═════ Source material ═════

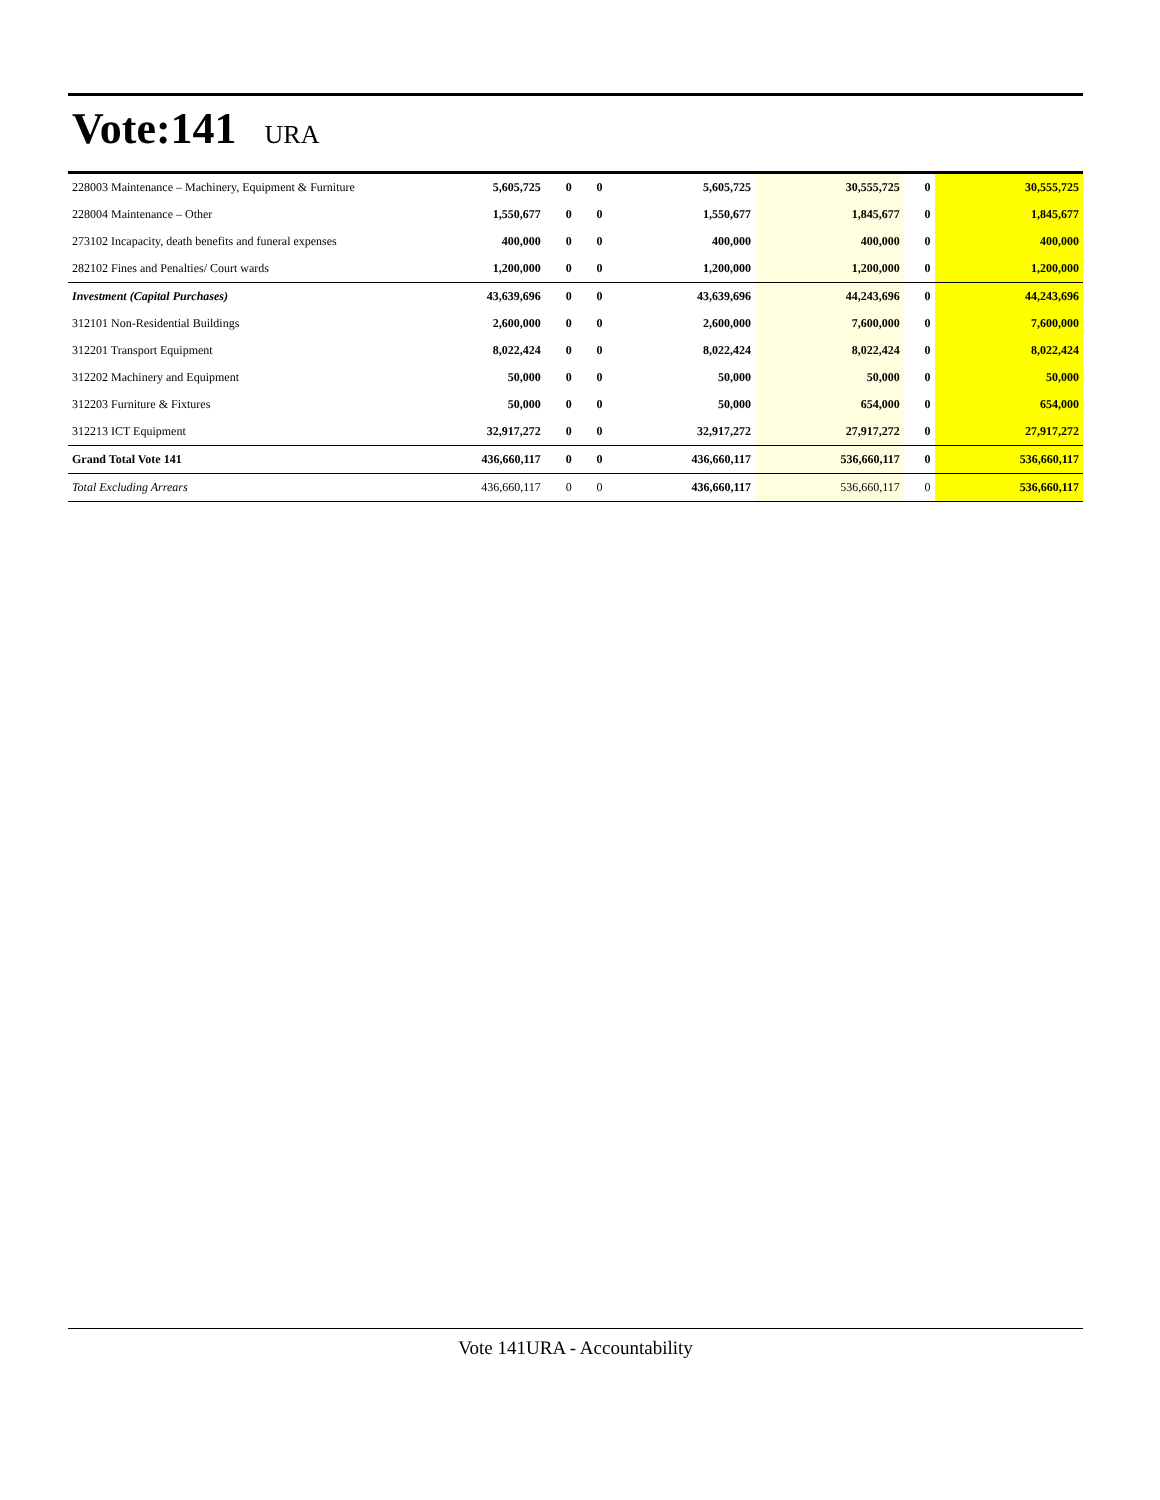Vote:141 URA
| 228003 Maintenance – Machinery, Equipment & Furniture | 5,605,725 | 0 | 0 | 5,605,725 | 30,555,725 | 0 | 30,555,725 |
| 228004 Maintenance – Other | 1,550,677 | 0 | 0 | 1,550,677 | 1,845,677 | 0 | 1,845,677 |
| 273102 Incapacity, death benefits and funeral expenses | 400,000 | 0 | 0 | 400,000 | 400,000 | 0 | 400,000 |
| 282102 Fines and Penalties/ Court wards | 1,200,000 | 0 | 0 | 1,200,000 | 1,200,000 | 0 | 1,200,000 |
| Investment (Capital Purchases) | 43,639,696 | 0 | 0 | 43,639,696 | 44,243,696 | 0 | 44,243,696 |
| 312101 Non-Residential Buildings | 2,600,000 | 0 | 0 | 2,600,000 | 7,600,000 | 0 | 7,600,000 |
| 312201 Transport Equipment | 8,022,424 | 0 | 0 | 8,022,424 | 8,022,424 | 0 | 8,022,424 |
| 312202 Machinery and Equipment | 50,000 | 0 | 0 | 50,000 | 50,000 | 0 | 50,000 |
| 312203 Furniture & Fixtures | 50,000 | 0 | 0 | 50,000 | 654,000 | 0 | 654,000 |
| 312213 ICT Equipment | 32,917,272 | 0 | 0 | 32,917,272 | 27,917,272 | 0 | 27,917,272 |
| Grand Total Vote 141 | 436,660,117 | 0 | 0 | 436,660,117 | 536,660,117 | 0 | 536,660,117 |
| Total Excluding Arrears | 436,660,117 | 0 | 0 | 436,660,117 | 536,660,117 | 0 | 536,660,117 |
Vote 141URA - Accountability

═════

=== Task item ===
Say the number of lines in the records above that include the string "Furniture", and no more.

=== Solution to this problem ===
2